### Textauszug

Psychosoziale Notfallversorgung trifft Feuerwehr Boffzen

Nachricht Boffzen, 04. Mai 2023
Foto: Kirsten Senftleben

Wer kennt das nicht, bis gerade war noch alles in Ordnung und dann auf einmal schlägt das Schicksal unerbittlich zu. Man verliert einen geliebten Menschen, man bekommt eine schlimme Nachricht übermittelt usw. Gut, dass es in diesen Situationen Menschen gibt, die stabilisieren und unterstützen können. Im Kirchenkreis Holzminden-Bodenwerder gibt es haupt- und ehrenamtliche Notfallseelsorger, die durch den zuständigen Notarzt oder den zuständigen Brandmeister vor Ort über die Leitstelle alarmiert werden. Diese Notfallseelsorger werden für ihre Aufgaben nach geltenden Standards sorgfältig ausgebildet oder bringen die Grundlagen durch ihre seelsorgliche pastoralpsychologische Ausbildung bereits mit.

Aber auch Einsatzkräfte können an ihre Grenzen stoßen und nach belastenden Einsätzen psychosoziale Hilfe in Anspruch nehmen. Auch für sie gibt es Menschen, die für sie da sind.

Das Thema Notfallseelsorge oder Psychosoziale Notfallversorgung für Betroffene und Einsatzkräfte hat erst in den letzten Jahren an bedeutender Relevanz gewonnen. Wobei das Thema bei einigen, aber im Grunde sehr wenigen Einsatzkräften doch noch ein wenig stiefmütterlich behandelt wird.

### Vorliegendes Material
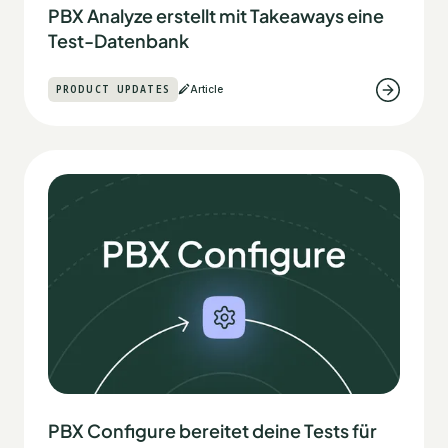
PBX Analyze erstellt mit Takeaways eine
Test-Datenbank
PRODUCT UPDATES
Article
PBX Configure bereitet deine Tests für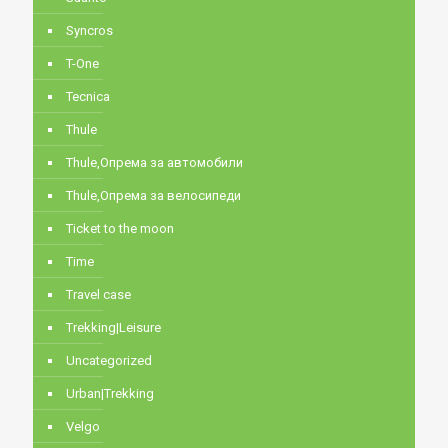
Syncros
T-One
Tecnica
Thule
Thule,Опрема за автомобили
Thule,Опрема за велосипеди
Ticket to the moon
Time
Travel case
Trekking|Leisure
Uncategorized
Urban|Trekking
Velgo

### Ziel der Aufgabe
Schreib alle Namen von Orten und Personen aus dem Artikel über die Notfallseelsorge in Boffzen heraus, jeden nur einmal. Das Material brauchst du nicht.

### Lösung
Boffzen, Kirsten Senftleben, Holzminden-Bodenwerder